Quando a marzo 2012 fu sottoscritto il Trattato sulla stabilità, sul coordinamento e sulla governance, in tale ambito si evidenziò la necessità di rafforzare l’impegno italiano a risanare le finanze pubbliche. In tale contesto si dette attuazione ai vincoli posti dal “Patto Europlus” nel marzo 2011 e dal “Six Pack” dell’ottobre 2011 . Le decisioni prese nel Consiglio ECOFIN, e successivamente ribadite nel “Fiscal Compact” del gennaio 2012, sono state attuate per rendere efficace e cogente la disciplina di bilancio, nonché potenziare il coordinamento delle politiche economiche. Gli Stati firmatari del Trattato si impegnarono ad inserire la regola del bilancio in pareggio all’interno del quadro legislativo nazionale con modifiche di carattere vincolante e permanente, preferibilmente a livello costituzionale. L’obiettivo è quello di perseguire un target di crescita sostenibile, occupazione e competitività. Contemporaneamente gli Stati si impegnarono a recepire gli specifici meccanismi di correzione da attivare nel caso di scostamenti tra i risultati conseguiti e l’obiettivo di medio termine (MTO). L’allineamento del sistema di regole interne con le nuove disposizioni europee è avvenuto per l’Italia con l’approvazione del la legge costituzionale n.1/2012, che ha modificato il dettato degli articoli 81, 97, 117 e 119 stabilendo che la PA deve assicurare l’equilibrio tra entrate e spese nel bilancio e la sostenibilità del debito conformemente alle regole della UE. Il ricorso all’indebitamento è dunque previsto solo in casi particolare (gravi recessioni economiche, crisi finanziarie e gravi calamità naturali) previa autorizzazione del Parlamento.
Tale innovazione non è stata esente da critiche, seguendo i dettami macro-economici , valorizzando quindi la spesa pubblica al netto degli interessi sul debito, otteniamo il saldo primario, ben diverso dal saldo di esercizio che comprende appunto la spesa per interessi. Dagli anni ’90 siamo stati in deficit solo negli anni 1991-1992-2009, nel periodo in esame 1995-2012 abbiamo avuto un trend simile a quello tedesco e nettamente migliore di Francia e Regno Unito.

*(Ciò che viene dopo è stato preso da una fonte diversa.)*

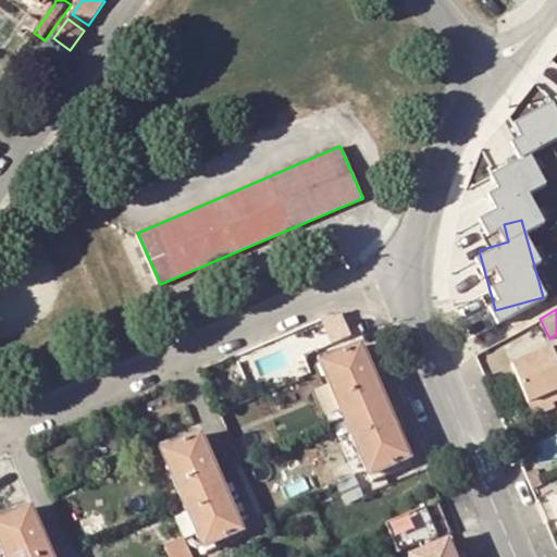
[(313,341),(347,337),(345,314),(311,317),(313,341)]
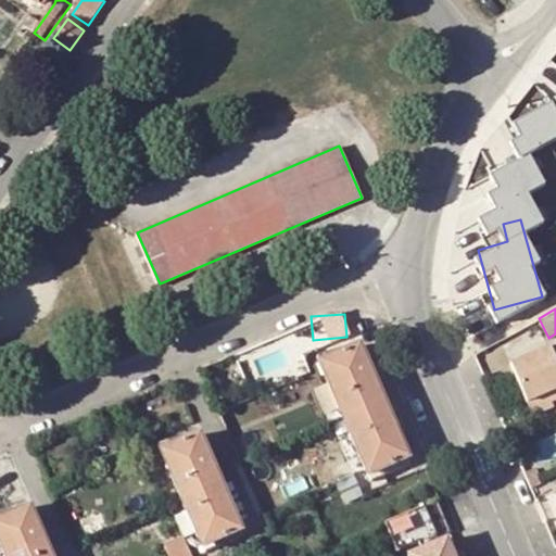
[(280,341),(239,357),(253,394),(268,389),(263,375),(288,364),(280,341)]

Questa statistica è da tenere in considerazione quando si parla di tagli alla spesa pubblica, perché per quanto possa essere mal gestita, la spesa relativa alla PA non è in deficit, in pratica lo Stato incassa in tasse più di quello che spende in servizi (pessimi). Quello che ha creato e continua ad alimentare il debito, è la spesa per interessi.
Alla luce dei problemi generati dalla norma del pareggio del bilancio federale all’Amministrazione statunitense, 8 illustri economisti tra cui 5 premi Nobel (Kenneth Arrow, Peter Diamond, EricMaskin, Carlo Schultze, William Sharpe, Robert Solow; Alan Blinder, Laura Tyson) hanno indirizzato una lettera al Presidente Obama evidenziando i molteplici fattori negativi dell’inserimento del vincolo costituzionale del pareggio di bilancio, che rappresenta una camicia di forza economica per lo Stato. Ricordando le perplessità già esposte dal prof. Valerio Onida nel 1969, il pareggio di bilancio impedirebbe al settore pubblico ciò che normalmente avviene nel settore privato, il ricorso al debito per finanziare spese per infrastrutture, istruzione, ricerca e sviluppo, protezione ambientale e altri investimenti vitali per il benessere futuro della nazione e si incentiverebbe il ricorso a pratiche contabili creative.